Textauszug:
● ● ●

Von Ingvil Schirling

Die neue Beigeordnete und Dezernentin für Verkehr, Bauwesen und Umwelt könnte Heike Zettwitz heißen. So lautet der Vorschlag von Landrat Stephan Loge (SPD), den die Abgeordneten im Kreisausschuss diese Woche einstimmig an den Kreistag weiterleiten. Wird sie dort gewählt, dann tritt sie die Nachfolge des zu Jahresanfang wegen Untreue-Vorwürfen abgewählten Chris Halecker (Die Linke) an.

Heike Zettwitz leitet derzeit das Dezernat 3 im Landkreis Görlitz, zu dem unter anderem das Umwelt- und Bauaufsichtsamt, das Ordnungs- und Straßenverkehrsamt sowie weitere Verwaltungsbereiche gehören. Geboren wurde sie 1965 in Görlitz, wuchs nördlich davon auf und sei, sagte sie in ihrer Vorstellung vor den Abgeordneten, in ihrer Kindheit kirchlich geprägt worden, was sie ein Leben lang begleitet habe. Sie studierte Geografie in Halle und Berlin, befasste sich danach beruflich zunächst mit den Auswirkungen des Bergbaus auf die Siedlungsstrukturen. Ihre beruflichen Stationen erstrecken sich über die Regionalplanung, das Innenministerium und die sächsische Staatskanzlei bis zur Leitung des sechs Ämter umfassenden Dezernats in Görlitz, das sie Anfang 2016 übernahm.

● ● ●

Untersuchte Datensätze:

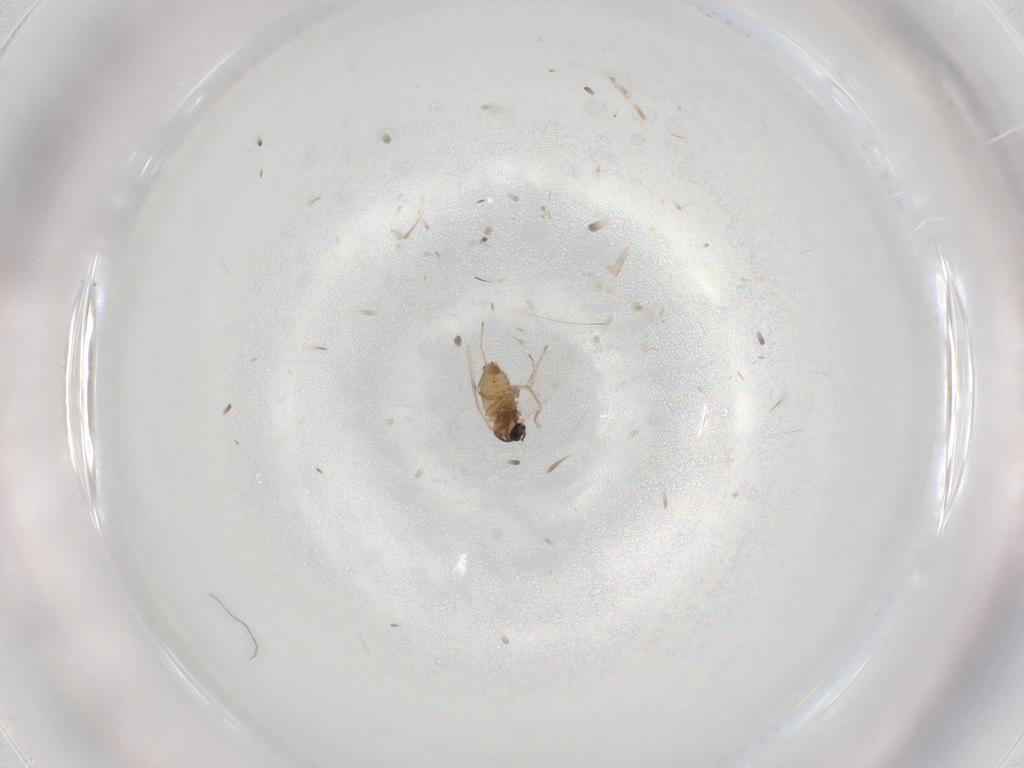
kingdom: Animalia
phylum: Arthropoda
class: Insecta
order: Diptera
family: Cecidomyiidae
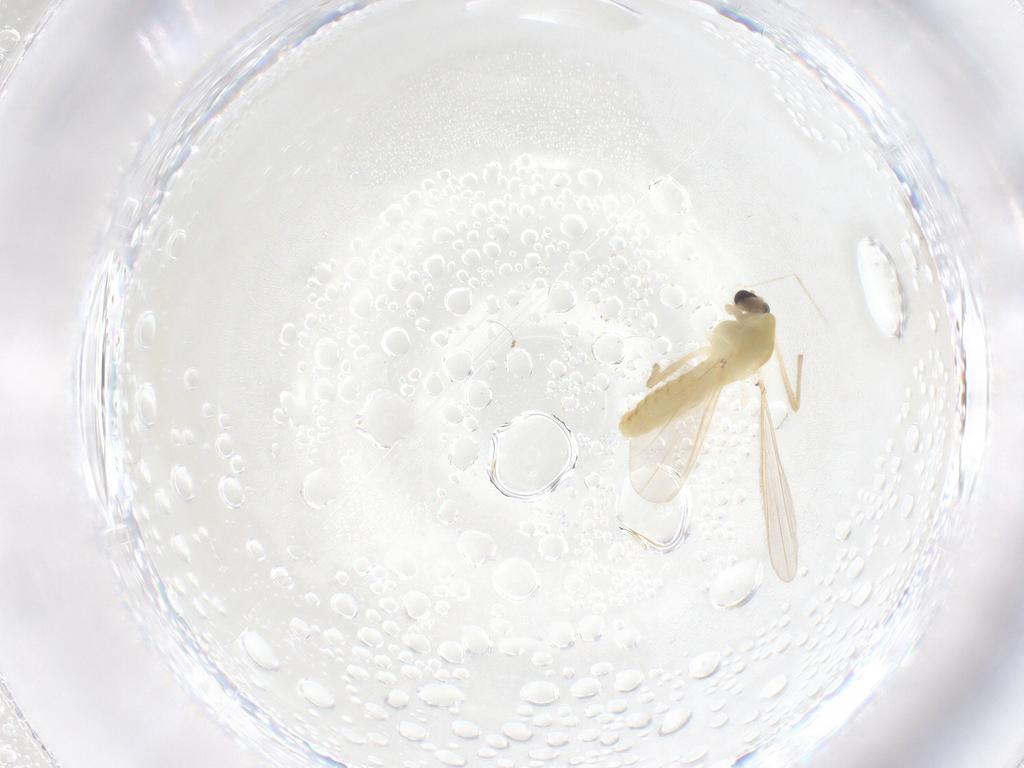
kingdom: Animalia
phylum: Arthropoda
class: Insecta
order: Diptera
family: Chironomidae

● ● ●

Zu lösende Aufgaben:
a) Welche Personen werden im Textauszug über Heike Zettwitz namentlich genannt?
b) Schreiben Sie den Textauszug über Heike Zettwitz im Anschluss an seinen letzten Satz weiter.
Die Datensätze sind eigenständiges Material und gehören nicht zum Textauszug.

Ergebnisse je Aufgabe:
a) Ingvil Schirling, Heike Zettwitz, Stephan Loge, Chris Halecker

b)
Sie wünsche sich mehr Gestaltungsfreiheit in ihrer Arbeit, begründete sie ihre Bewerbung in Dahme-Spreewald. Es herrsche aktuell „ein derartiger Sparzwang“ im Landkreis Görlitz, dass kaum noch Gestaltungsmöglichkeiten vorhanden seien. Aus Sicht eines einer „strukturell benachteiligten Region“ sei der Landkreis Dahme-Spreewald ein „Sahnestückchen“, in dem sie gerne Neues entwickeln und voranbringen würde, sagte sie und nannte beispielhaft die Verkehrsinfrastruktur von der Schiene über die Straße bis hin zu den Radwegen und der touristischen Entwicklung. Ihr wäre wichtig, die Speckgürtel-Entwicklung in die Fläche hineinzutragen. Persönlich wolle sie mit dem Wechsel örtlich näher an ihre Tochter heranrücken, die in Berlin studiere.

Einzige Nachfrage der Abgeordneten dazu war, wann das denn geschehen würde, erkundigte sich Karl-Uwe Fuchs (CDU/FDP/Bauern). Anvisiert werde, die Wahl vorausgesetzt, der 1. November, hieß es darauf.

Landrat Stephan Loge kündigte in diesem Zusammenhang an, die Dezernatsstrukturen, „wie sie jetzt sind, erst einmal zu belassen“.

Die offizielle Wahl der Beigeordneten steht für den 11. September auf der Tagesordnung des Kreistags. Dieser beginnt um 16 Uhr im Sitzungssaal an der Lübbener Reutergasse.